Chinese politician (born 1952)

Huang Qifan (黄奇帆 (黃奇颿, Huáng Qífān), born May 1952) is a Chinese politician, best known for his term as the mayor of Chongqing, one of China's four directly-controlled municipalities, between 2010 and 2016. Huang began his political career in Shanghai and was transferred to Chongqing in 2001 as its Deputy Mayor, before being promoted to Mayor in 2010.

==Career==
Huang was born in Zhuji, Zhejiang province. During the Cultural Revolution he worked in a coking factory. He joined the Chinese Communist Party in 1976. His political career began in Shanghai's Pudong New Area in 1993. Between 1994 and 1995 Huang served as the Director of the Policy Research Office of the Communist Party organization in Shanghai. Between 1995 and 2001 Huang served as the Deputy Secretary-General of the Shanghai Municipal Government. Between 1998 and 1999 Huang took on a one-year stint pursuing his Executive MBA at the China Europe International Business School (CEIBS) in Shanghai.

Huang was transferred to work in Chongqing in 2001, several years after the city was elevated to "Direct-controlled Municipality" status equivalent to that of Shanghai. He was the city's Deputy Mayor from 2001 to 2009 and sat on the Communist Party's Chongqing Standing Committee. Huang is unique in that he has served under four Chongqing Party Secretaries He Guoqiang, Wang Yang, Bo Xilai, and Zhang Dejiang, each with their unique set of policies and political beliefs, and all of whom went on to become prominent politicians at the national level. Huang is therefore considered a "political survivor", and has been dubbed the sichao yuanlao (四朝元老; roughly, "he who served four emperors.").

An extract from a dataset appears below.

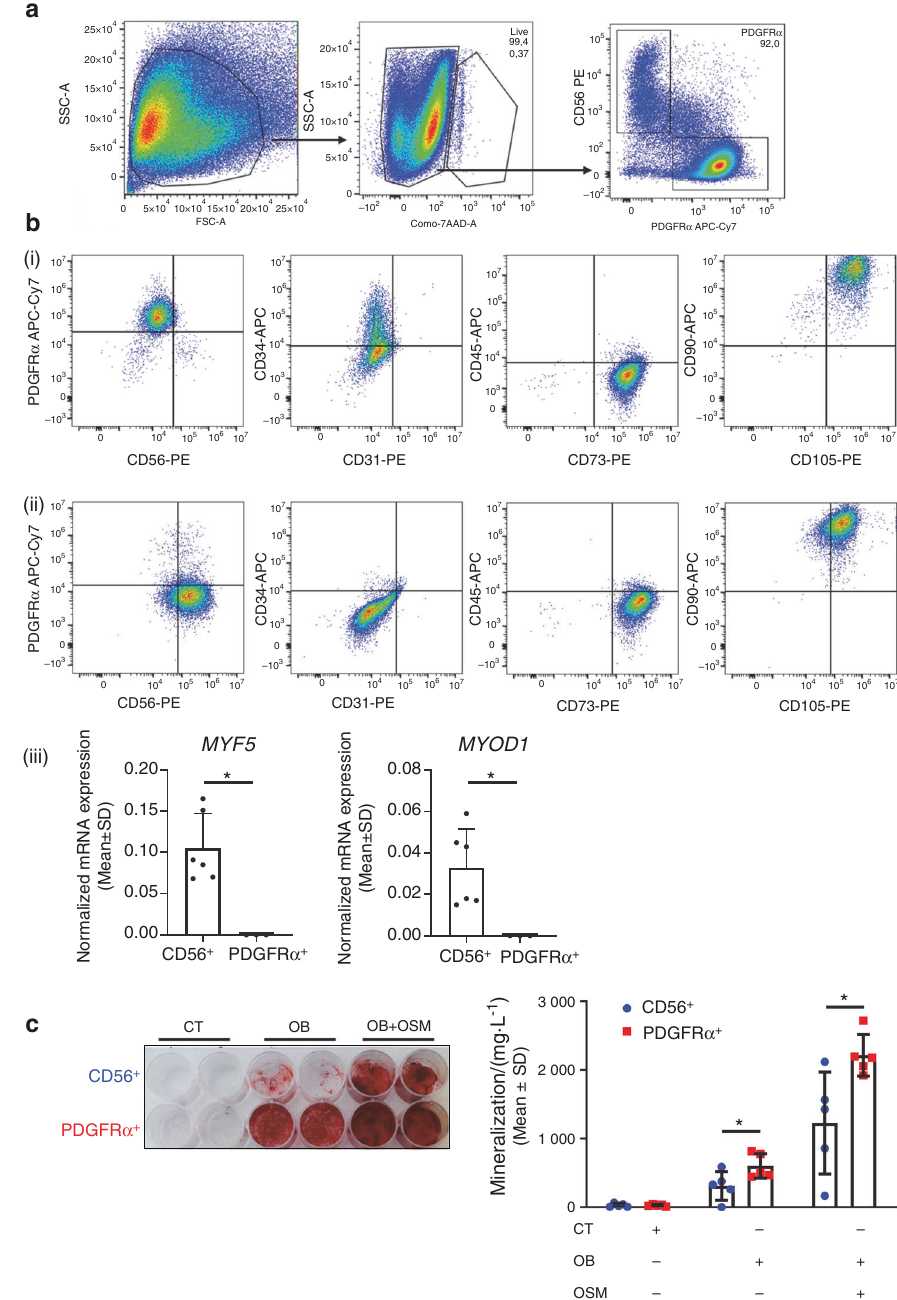
Fig. 6 Human PDGFR α + cells isolated from muscles surrounding NHOs support in vitro bone formation. a Flow cytometry gating strategy of PDGFR α + and CD56 + cell subpopulations isolated from muscle surrounding NHOs. b Representative surface marker characterization by fl ow cytometry: CD56, PDGFR α , CD31, CD34, CD45, CD73, CD90, and CD105, ( i ) CD56 + population, ( ii ) PDGFR α + population, ( iii ) Normalized mRNA expression of MYF5 and MYOD1 by qRT-PCR expressed as the mean ± SD (CD56 + n = 6; PDGFR α + n = 3). c In vitro osteoblastic differentiation assay seeded with CD56 + or PDGFR α + cells isolated from muscles surrounding human NHOs. (i ) All cells were cultured in control medium (CT) or osteogenic medium alone (OB) or were supplemented with human OSM (100 ng·mL − 1 ) (OB + OSM) for 14 days followed by Alizarin Red S staining. c ( ii ) Quanti fi cation of calcium mineralization expressed as the mean ± SD ( n = 5). * P < 0.05, two-sided nonparametric Mann – Whitney U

Huang was considered a key political ally of Bo Xilai, who abruptly fell out of favour with the national leadership following the Wang Lijun incident in February 2012. Many believe that Huang's political career had come to an end due to his association with Bo and the appointment of Zhang Dejiang as party secretary for Chongqing following Bo's dismissal in March 2012. During a televised government meeting, Huang expressed his support for Zhang. He was elected to the 18th Central Committee of the Chinese Communist Party in 2012, and re-elected Mayor of Chongqing in January 2013.

Huang left his post as mayor of Chongqing City on 29 December 2016; he then became Vice-Chair of the National People's Congress Financial and Economic Affairs Committee. He is also an adviser to the China Finance 40 Forum (CF40).

Huang has stated his opposition to the Hukou system, which he believes is unnecessarily reducing the competitiveness of older Chinese workers.